Exercise set:
1. Decide whether each statement agrees with the market volatility article below, answering yes or no and quoting the words of the article that settle it: (a) the S&P BSE Sensex fell 723 points on May 6; (b) VIX moves in the same direction as the Nifty; (c) India VIX rose above 21.43 in intra-day trade on Wednesday.
2. In the market volatility article below, list every fear named in the final quoted sentence.
3. According to the market volatility article below, what position does Siddarth Bhamre hold?

-- Text block start --

May 15, 2015 08:36 IST

The Nifty can slip to 7,500 and faces a strong resistance at 8,350 levels on the upside, analysts say

nvestors look at a large screen displaying India's benchmark share index on the facade of the Bombay Stock Exchange (BSE) building in Mumbai. Markets have been volatile in May. Despite the huge 723-point fall on May 6 and another 630-point plunge in the S&P BSE Sensex on May 12, the intermittent recovery has also been quite sharp.

While the bears pulled down the 30-share benchmark by around 1,821 points during May, the index managed to recover nearly 1,761 points in trade till 920am on May 14. Simply put, the S&P BSE Sensex has merely lost 60 points, or is 0.2% lower from its close on April 30.

Given the tussle between bulls and bears in May, India VIX, a gauge of volatility has shot up from a level of around 12 in April-mid to over 21.43 levels in intra-day trade on Wednesday, translating into a jump of nearly 79%.

VIX has a negative co-relation with the Nifty. Every time VIX rises, it means that a market fall is imminent.

So why this sudden volatility?

Analysts attribute this volatility and the fall in markets to selling by foreign portfolio investors/foreign institutional investors in the index-based long positions and expect this to continue for some more time.

By buying options, they get the benefit of deploying lesser funds for an exposure in the market, they add.

Explains Siddarth Bhamre, head of research (equity derivatives and technical) at Angel Broking: "There is some more volatility left in this market.

FPIs/FIIs have been squaring off their index-based long positions and are shifting into index options.

As a result, the implied volatility (IV) is rising.

Thus despite the minimal fall seen over the trading days in May, the IV has moved up from around 12% to around 22%.

The open interest has also reduced. At the same time, the FIIs have also been selling in the cash market."

Will the market rally sustain?

"FII selling has also been also on account of global factors.

Till last year, India was among the most preferred destination given the promise of reforms, pick up in corporate earnings and the low oil prices.

However, oil prices have shot up since then and there are other markets that are looking attractive now.

Besides, there are fears of the US Federal Reserve hiking rates and a delay in the government's reform agenda and disappointment related to corporate earnings growth," he adds.

-- Text block end --
-- Supplied data start --

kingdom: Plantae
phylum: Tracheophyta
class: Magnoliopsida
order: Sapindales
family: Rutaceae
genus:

-- Supplied data end --

Expected outputs:
1.
(a) Yes: "Despite the huge 723-point fall on May 6"
(b) No: "VIX has a negative co-relation with the Nifty."
(c) Yes: "shot up from a level of around 12 in April-mid to over 21.43 levels in intra-day trade on Wednesday"

2.
- The US Federal Reserve hiking rates
- A delay in the government's reform agenda
- Disappointment related to corporate earnings growth

3. He is head of research (equity derivatives and technical) at Angel Broking.